Он осекся, поняв, какой сказал вздор, и это не укрылось от Бланки.
– То, что теперь в теле мальчишки да Монтага? Ты ведь вспомнил о нем.
– Та сторона, не волшебник из прошлого. Иначе бы они просто существовали вечно, с легкостью меняя тела – уверяю тебя, все бы знали об этом! Так что никто не живет в глубине твоего сознания, и никто не изменит твое «я». В этом я убежден.
– Убежден? – Она подошла к нему, заглядывая в лицо, и он ощутил этот взгляд несуществующих глаз даже через плотную ткань ее темной повязки. От него становилось больно, он жег, точно угли. – Убежден сердцем или разумом? Сердце часто следует тропой эмоций и самообмана, а разум – он старается не слушать сердце, а потому сомневается. А вдруг эти глупые размышления все же правда?
– Не сердцем и не разумом. Кровью асторэ.
– Хочу поверить тебе и перестать терзаться сомнениями.

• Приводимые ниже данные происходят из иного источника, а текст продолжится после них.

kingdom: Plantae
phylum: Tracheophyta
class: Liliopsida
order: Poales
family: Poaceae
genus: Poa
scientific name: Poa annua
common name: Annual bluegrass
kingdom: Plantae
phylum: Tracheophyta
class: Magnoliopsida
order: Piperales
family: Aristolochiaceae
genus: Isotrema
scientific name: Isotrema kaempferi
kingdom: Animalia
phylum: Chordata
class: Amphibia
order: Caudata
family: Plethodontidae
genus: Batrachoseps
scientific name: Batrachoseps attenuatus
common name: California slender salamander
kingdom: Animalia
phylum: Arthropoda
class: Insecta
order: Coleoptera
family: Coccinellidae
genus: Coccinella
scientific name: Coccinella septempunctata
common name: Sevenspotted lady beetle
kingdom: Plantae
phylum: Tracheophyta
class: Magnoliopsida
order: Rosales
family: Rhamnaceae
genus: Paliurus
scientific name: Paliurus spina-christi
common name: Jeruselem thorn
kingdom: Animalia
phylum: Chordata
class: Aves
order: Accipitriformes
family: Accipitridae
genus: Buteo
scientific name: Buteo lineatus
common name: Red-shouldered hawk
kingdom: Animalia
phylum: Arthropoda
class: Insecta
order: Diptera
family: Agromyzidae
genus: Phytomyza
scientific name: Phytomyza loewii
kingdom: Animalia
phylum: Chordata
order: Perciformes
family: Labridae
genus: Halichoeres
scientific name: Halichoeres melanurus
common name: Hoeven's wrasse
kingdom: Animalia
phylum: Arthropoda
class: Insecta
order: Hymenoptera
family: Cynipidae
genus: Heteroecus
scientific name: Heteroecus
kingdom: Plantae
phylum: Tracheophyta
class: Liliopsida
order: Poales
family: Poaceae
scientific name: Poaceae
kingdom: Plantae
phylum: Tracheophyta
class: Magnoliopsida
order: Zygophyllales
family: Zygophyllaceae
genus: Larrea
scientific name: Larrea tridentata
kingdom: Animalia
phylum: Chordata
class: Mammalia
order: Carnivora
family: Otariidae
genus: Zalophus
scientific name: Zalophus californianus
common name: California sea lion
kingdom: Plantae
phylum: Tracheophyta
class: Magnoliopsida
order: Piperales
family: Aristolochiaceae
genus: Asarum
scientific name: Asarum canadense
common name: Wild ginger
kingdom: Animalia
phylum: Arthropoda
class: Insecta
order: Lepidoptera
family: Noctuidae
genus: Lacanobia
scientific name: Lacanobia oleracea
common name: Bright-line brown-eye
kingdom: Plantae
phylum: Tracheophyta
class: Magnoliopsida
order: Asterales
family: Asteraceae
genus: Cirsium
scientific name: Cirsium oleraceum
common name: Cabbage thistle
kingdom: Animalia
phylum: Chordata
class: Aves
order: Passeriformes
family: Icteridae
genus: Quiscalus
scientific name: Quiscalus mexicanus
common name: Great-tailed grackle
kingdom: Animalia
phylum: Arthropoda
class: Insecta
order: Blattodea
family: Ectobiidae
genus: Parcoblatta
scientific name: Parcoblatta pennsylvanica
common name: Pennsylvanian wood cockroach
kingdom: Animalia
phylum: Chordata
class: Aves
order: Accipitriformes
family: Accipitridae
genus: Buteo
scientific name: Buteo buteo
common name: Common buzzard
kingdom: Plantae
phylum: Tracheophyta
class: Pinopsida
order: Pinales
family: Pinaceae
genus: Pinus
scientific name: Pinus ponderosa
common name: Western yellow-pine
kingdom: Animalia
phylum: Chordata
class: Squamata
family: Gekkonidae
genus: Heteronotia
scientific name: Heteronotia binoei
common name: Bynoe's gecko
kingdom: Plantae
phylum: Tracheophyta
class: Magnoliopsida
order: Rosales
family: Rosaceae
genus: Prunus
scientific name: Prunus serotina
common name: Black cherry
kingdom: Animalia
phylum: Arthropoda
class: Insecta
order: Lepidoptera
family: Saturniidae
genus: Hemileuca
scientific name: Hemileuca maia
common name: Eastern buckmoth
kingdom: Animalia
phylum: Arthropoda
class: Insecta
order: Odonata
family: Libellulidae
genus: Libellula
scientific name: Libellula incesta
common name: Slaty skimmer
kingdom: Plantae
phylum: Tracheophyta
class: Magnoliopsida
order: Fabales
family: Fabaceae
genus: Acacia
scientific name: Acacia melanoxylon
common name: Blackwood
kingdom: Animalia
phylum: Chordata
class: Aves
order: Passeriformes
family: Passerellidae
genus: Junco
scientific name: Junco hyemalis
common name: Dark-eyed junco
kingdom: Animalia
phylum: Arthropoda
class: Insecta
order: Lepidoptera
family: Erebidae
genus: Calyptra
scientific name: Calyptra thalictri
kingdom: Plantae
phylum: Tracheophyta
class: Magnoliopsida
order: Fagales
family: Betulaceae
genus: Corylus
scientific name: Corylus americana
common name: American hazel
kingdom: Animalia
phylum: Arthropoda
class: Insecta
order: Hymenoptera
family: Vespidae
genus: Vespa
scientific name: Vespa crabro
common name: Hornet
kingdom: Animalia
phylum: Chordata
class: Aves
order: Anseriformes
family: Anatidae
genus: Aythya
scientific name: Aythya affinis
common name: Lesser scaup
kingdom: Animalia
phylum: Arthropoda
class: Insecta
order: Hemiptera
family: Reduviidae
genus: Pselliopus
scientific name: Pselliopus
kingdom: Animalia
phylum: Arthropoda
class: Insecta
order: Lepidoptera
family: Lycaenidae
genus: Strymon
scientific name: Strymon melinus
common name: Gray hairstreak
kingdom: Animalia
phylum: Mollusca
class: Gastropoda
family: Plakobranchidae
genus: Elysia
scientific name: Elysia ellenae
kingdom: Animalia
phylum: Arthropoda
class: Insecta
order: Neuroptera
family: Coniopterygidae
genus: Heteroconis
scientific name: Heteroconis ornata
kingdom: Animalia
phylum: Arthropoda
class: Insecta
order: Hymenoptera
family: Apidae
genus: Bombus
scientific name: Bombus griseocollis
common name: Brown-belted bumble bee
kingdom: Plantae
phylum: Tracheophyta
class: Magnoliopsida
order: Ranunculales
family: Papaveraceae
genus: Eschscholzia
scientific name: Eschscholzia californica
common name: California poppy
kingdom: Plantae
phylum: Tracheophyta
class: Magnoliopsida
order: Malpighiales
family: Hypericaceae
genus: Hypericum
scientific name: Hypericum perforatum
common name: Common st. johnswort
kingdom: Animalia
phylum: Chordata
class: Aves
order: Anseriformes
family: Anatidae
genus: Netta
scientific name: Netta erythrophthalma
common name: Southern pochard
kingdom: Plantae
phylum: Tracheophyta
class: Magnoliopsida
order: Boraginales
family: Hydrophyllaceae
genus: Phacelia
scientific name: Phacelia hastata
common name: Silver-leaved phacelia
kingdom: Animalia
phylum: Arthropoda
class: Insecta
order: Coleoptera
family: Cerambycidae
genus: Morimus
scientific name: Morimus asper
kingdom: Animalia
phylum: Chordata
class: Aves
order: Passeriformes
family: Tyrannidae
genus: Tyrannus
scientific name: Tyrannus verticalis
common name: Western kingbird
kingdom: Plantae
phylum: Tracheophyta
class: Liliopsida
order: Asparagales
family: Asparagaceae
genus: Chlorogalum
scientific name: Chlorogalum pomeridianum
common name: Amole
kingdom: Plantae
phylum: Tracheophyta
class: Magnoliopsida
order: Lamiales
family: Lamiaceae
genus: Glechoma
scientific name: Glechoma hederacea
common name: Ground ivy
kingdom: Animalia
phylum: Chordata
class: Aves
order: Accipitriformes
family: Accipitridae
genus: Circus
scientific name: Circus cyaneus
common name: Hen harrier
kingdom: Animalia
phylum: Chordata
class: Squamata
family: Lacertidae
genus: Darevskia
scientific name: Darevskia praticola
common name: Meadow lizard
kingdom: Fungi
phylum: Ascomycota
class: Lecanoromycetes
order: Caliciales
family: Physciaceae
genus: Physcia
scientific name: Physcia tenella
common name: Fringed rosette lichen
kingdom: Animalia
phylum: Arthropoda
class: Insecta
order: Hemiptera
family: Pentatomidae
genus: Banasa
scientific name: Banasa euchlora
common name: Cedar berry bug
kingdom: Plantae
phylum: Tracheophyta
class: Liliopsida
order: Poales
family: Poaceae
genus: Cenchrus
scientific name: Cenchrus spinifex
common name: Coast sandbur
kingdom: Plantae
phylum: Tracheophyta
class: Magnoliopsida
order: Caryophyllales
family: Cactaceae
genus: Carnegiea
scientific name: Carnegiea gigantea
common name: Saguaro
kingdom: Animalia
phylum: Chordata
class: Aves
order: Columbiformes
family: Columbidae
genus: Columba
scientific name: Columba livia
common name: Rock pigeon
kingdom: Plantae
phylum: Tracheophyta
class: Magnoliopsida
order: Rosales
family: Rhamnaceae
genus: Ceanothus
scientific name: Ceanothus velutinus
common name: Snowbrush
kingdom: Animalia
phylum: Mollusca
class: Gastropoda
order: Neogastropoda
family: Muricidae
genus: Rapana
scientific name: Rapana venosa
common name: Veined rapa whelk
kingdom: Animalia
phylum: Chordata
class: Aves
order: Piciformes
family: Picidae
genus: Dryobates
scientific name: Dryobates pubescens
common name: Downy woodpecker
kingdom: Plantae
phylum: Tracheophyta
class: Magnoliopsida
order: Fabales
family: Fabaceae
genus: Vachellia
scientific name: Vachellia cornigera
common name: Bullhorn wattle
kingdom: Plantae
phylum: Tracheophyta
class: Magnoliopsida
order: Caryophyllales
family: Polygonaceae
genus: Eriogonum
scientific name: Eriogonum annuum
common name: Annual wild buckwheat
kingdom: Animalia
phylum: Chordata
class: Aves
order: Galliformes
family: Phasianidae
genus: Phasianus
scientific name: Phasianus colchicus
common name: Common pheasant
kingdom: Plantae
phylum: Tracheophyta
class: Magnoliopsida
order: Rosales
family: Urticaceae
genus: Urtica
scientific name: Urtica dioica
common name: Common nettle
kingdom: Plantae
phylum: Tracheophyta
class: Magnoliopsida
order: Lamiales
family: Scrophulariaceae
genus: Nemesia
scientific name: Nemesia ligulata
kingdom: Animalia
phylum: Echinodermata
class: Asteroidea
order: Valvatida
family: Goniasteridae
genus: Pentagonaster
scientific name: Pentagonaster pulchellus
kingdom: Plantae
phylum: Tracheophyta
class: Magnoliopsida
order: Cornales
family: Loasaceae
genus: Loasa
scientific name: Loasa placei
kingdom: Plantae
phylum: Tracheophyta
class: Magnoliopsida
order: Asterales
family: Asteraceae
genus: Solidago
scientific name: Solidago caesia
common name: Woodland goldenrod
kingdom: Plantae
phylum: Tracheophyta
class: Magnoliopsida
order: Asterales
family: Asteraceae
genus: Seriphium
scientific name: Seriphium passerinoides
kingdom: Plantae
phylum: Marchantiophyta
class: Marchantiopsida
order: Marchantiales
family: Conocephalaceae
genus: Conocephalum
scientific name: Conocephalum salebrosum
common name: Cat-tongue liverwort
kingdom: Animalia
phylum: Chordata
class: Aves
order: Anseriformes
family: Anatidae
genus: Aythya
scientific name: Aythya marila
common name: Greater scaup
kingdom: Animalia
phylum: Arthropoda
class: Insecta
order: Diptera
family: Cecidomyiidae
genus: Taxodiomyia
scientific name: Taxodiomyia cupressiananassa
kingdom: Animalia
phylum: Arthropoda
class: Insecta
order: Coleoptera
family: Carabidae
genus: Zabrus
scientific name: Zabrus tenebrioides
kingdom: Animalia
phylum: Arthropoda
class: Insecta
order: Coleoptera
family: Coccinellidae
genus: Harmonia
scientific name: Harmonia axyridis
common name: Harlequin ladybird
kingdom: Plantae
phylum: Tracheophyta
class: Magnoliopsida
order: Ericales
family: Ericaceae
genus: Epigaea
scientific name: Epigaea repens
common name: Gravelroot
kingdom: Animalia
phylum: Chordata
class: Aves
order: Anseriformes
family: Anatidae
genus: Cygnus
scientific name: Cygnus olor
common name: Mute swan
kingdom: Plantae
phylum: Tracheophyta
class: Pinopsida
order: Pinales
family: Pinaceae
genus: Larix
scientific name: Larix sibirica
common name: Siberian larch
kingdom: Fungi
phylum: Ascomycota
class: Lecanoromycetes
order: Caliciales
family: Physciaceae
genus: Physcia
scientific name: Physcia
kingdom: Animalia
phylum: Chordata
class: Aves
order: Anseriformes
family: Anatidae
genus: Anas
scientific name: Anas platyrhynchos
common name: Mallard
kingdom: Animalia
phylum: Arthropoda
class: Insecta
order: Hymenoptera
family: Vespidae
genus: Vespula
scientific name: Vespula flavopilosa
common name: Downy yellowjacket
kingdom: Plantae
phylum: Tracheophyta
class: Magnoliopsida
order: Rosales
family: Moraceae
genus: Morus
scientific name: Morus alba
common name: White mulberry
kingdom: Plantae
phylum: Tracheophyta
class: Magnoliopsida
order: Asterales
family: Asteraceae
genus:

– Поверь сначала себе. Ты Мири?
Возникла пауза, будто женщина прислушивалась, ожидая, что из глубин ее сознания придет правильный ответ. Она облизала пересохшие губы, словно страшась, что против собственной воли произнесет не то, что желала сказать:
– Нет. Я Бланка Эрбет. Мой отец Язев Эрбет, а мать Инджер Эрбет. У меня было три брата. Этот шрам на предплечье я получила в шесть лет, напоровшись на гвоздь в отцовской конюшне. В тринадцать я уже сносно стреляла из арбалета. В четырнадцать меня поцеловали. Я помню свой город, я люблю виноград и рыбу, мне нравится, как пахнут пионы и выпечка. Я люблю зеленый цвет, книги и как дождь шелестит в листве. Знаю человека, который ослепил меня. До сих пор просыпаюсь, если он преследует меня в кошмаре. Помню, какой был солнечный свет за мгновение до того, как потеряла глаза. Знаю яды и древнее наречие. Но не знаю ничего из прошлого одной из Шести. Ее радостей и печалей. Целей, желаний, привязанностей.
Ради ждал их на кухне, возле растопленного очага. Свет из окна сочился все такой же тусклый, так что он зажег много свечей, почти все, что нашлись в комоде на первом этаже.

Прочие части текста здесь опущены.